Del pueblo, soltó el hombre indiferente.

¿Qué quiere decir con del pueblo?

La gente se cansa de ellos, los suelta, y otros les dan de comer, lo justo para que no mueran, por aquí no sobra el dinero y mantener a un animal sale caro.

Casi insultó al apático hombre de la gorra, perdió la cabeza entre gritos y palabras ordinarias soltadas a los cuatro vientos, no se dirigía a nadie en concreto, sencillamente se desahogaba. Maldijo al pueblucho y a sus habitantes, y se odió ella, porque no podía hacer nada por darles una vida mejor a los animales. Denunció la situación a la guardia civil, le respondieron que siempre había sido así por esas tierras, que no veían el problema.

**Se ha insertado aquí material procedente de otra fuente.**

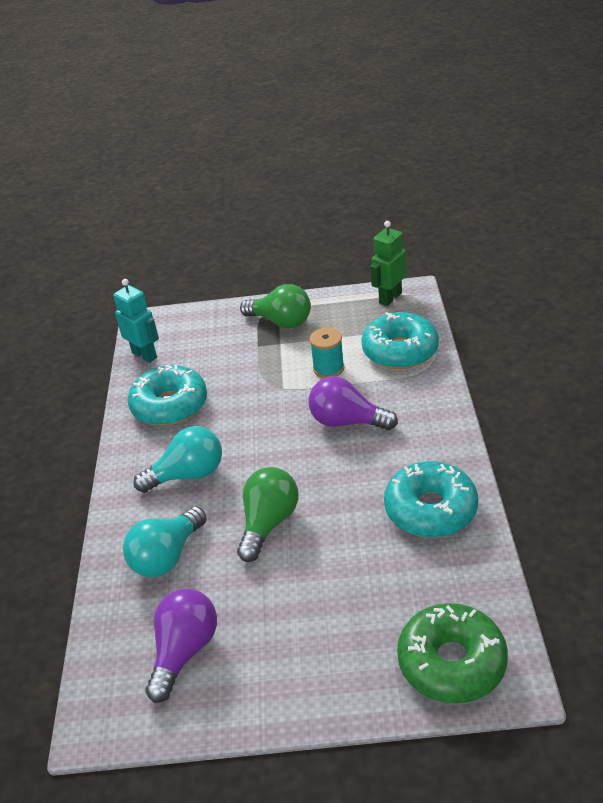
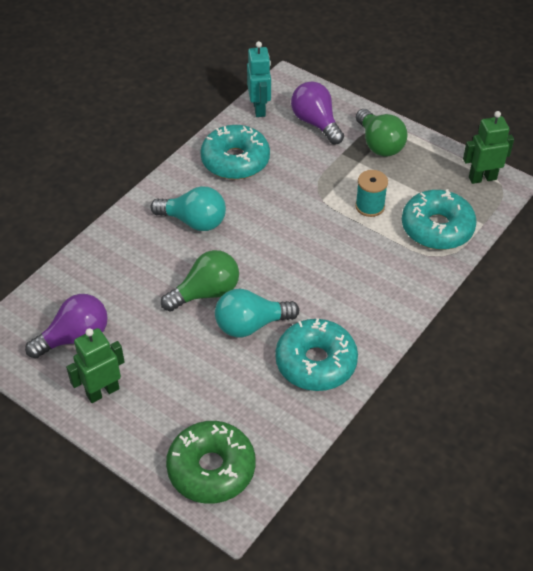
camera: 35 degrees right, 10 degrees up
turquoise light bulb [123,506,207,577] -> turquoise light bulb moved to [215,289,299,337]
purple light bulb [308,377,398,430] -> purple light bulb moved to [291,82,344,144]
none -> green robot [66,328,125,403]

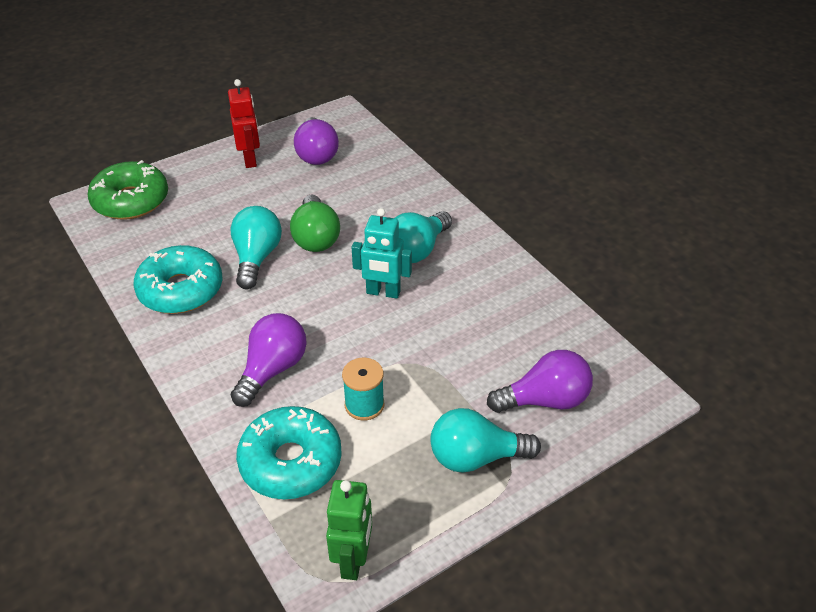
camera: 110 degrees right, 5 degrees down
green robot [66,328,125,403] -> red robot [228,79,260,168]
turquoise donut [200,125,270,180] -> none
turquoise robot [247,41,271,117] -> turquoise robot moved to [352,208,412,299]
green light bulb [356,109,408,157] -> turquoise light bulb [430,408,541,473]
none -> purple light bulb [231,313,307,407]

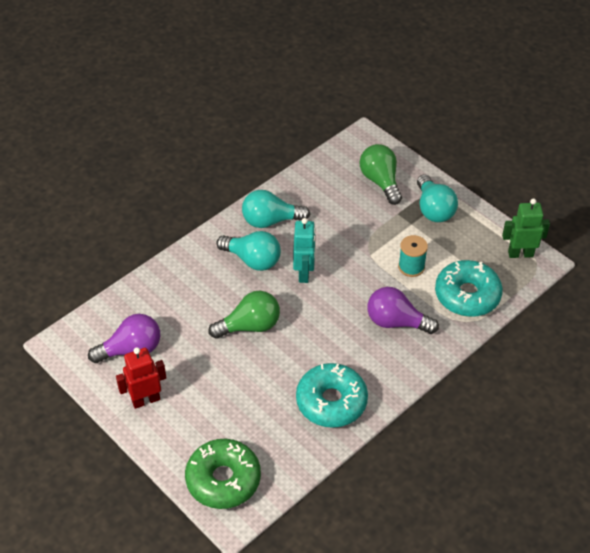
camera: 100 degrees left, 5 degrees up
turquoise light bulb [230,206,282,289] -> turquoise light bulb moved to [242,190,310,228]
purple light bulb [487,350,593,413] -> green light bulb [360,144,402,205]

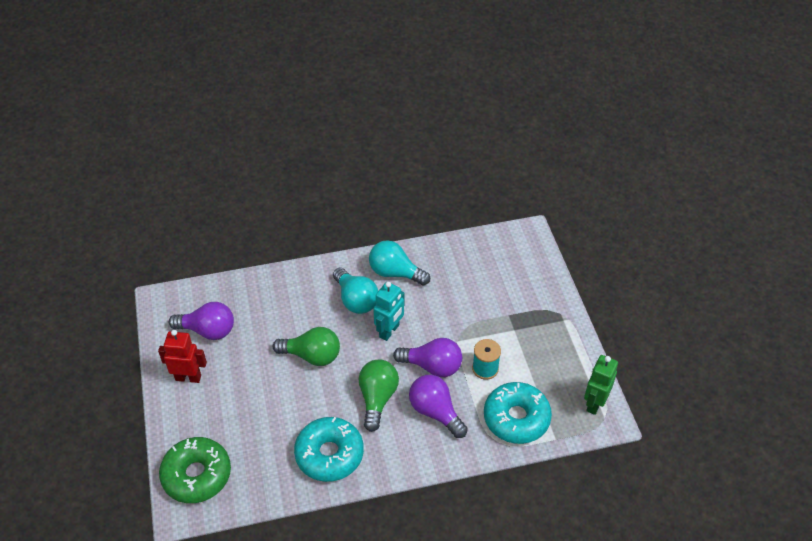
camera: 30 degrees right, 0 degrees up
green light bulb [360,144,402,205] -> green light bulb moved to [359,359,399,432]
turquoise light bulb [417,174,458,222] -> none
green robot [502,199,550,258] -> green robot turned 90 degrees counterclockwise [584,355,618,415]
none -> purple light bulb [393,338,462,377]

No era buen sitio para ella. Recogió sus pertenencias entre lágrimas de ira y tristeza. Anuló el alquiler con la propietaria, que, por supuesto, se quedó con la renta completa, por los inconvenientes que le causaba, argumentó. Se largó a la mañana siguiente, no consiguió un autobús antes que la rescatase del lugar. Lloró durante todo el camino, se trasladó a un pueblo con playa, sabía que ahí el mar la atraparía, la distraería, y no lograría escribir ni dos páginas diarias, a cambio, ganaba la tranquilidad de no encontrar los ojos brillantes de un perro en la sombra, aguardando a que alguien le tirase algo de comida para sobrevivir.